─── MATERIAL FOR THIS TASK ───

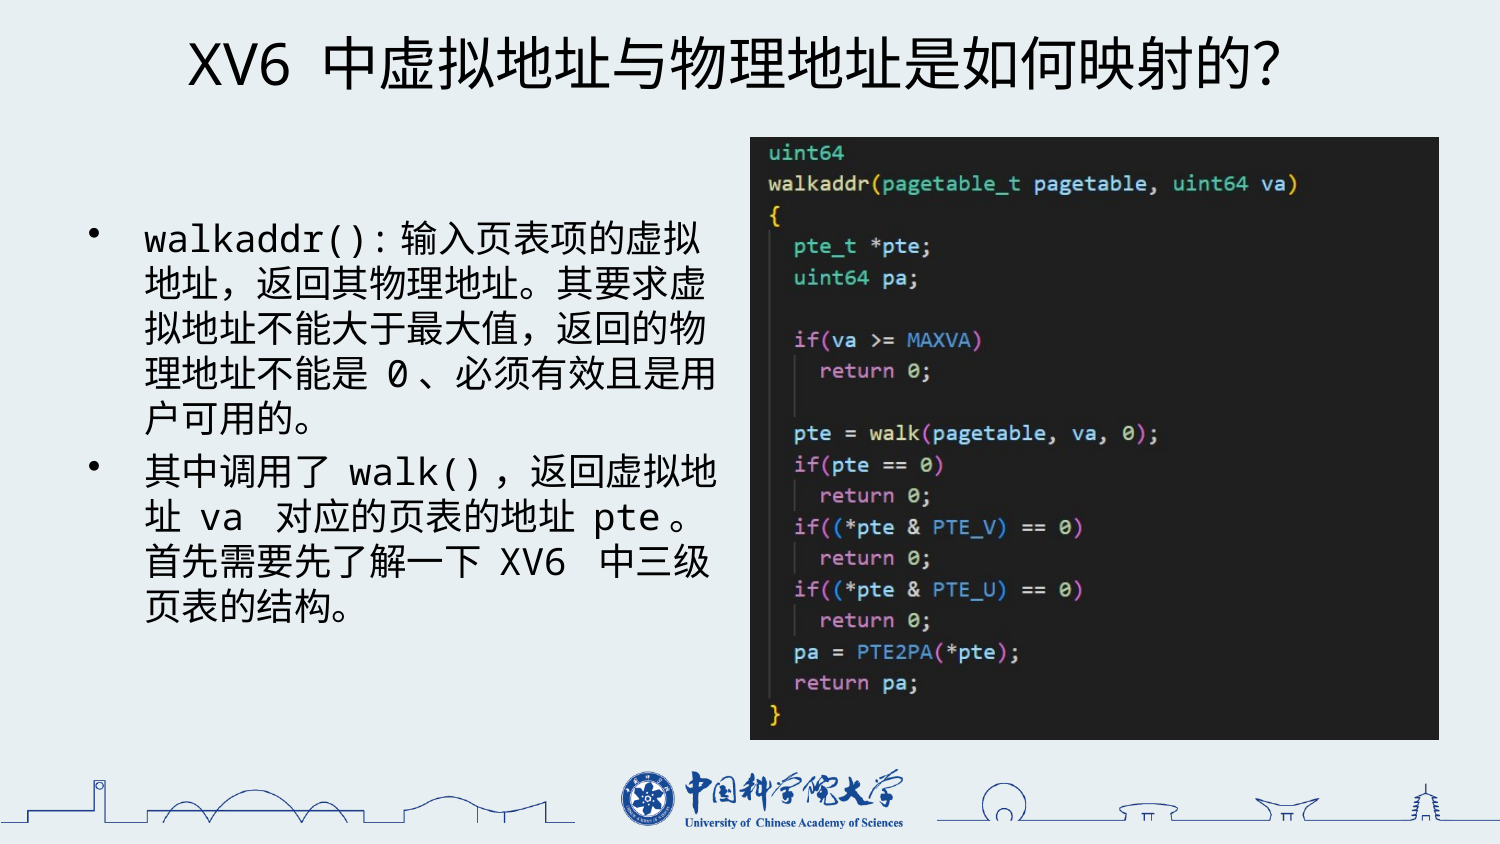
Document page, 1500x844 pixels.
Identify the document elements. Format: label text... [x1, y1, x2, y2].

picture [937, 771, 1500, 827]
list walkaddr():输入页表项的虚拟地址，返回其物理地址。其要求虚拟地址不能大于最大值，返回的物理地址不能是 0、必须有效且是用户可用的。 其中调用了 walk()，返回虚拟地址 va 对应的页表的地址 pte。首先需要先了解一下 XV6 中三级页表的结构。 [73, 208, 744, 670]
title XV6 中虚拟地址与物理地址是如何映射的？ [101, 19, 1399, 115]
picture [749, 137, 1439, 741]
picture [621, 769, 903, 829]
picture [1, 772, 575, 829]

───

▶ _TASK TO COMPLETE_: The records are to be retyped in full and exactly, with no image carried over.

▶ _YOUR SOLUTION_:
Document page, 1500x844 pixels.
Identify the document elements. Format: label text... [x1, y1, x2, y2].

picture [937, 771, 1500, 827]
list walkaddr():输入页表项的虚拟地址，返回其物理地址。其要求虚拟地址不能大于最大值，返回的物理地址不能是 0、必须有效且是用户可用的。 其中调用了 walk()，返回虚拟地址 va 对应的页表的地址 pte。首先需要先了解一下 XV6 中三级页表的结构。 [73, 208, 744, 670]
title XV6 中虚拟地址与物理地址是如何映射的？ [101, 19, 1399, 115]
picture [749, 137, 1439, 741]
picture [621, 769, 903, 829]
picture [1, 772, 575, 829]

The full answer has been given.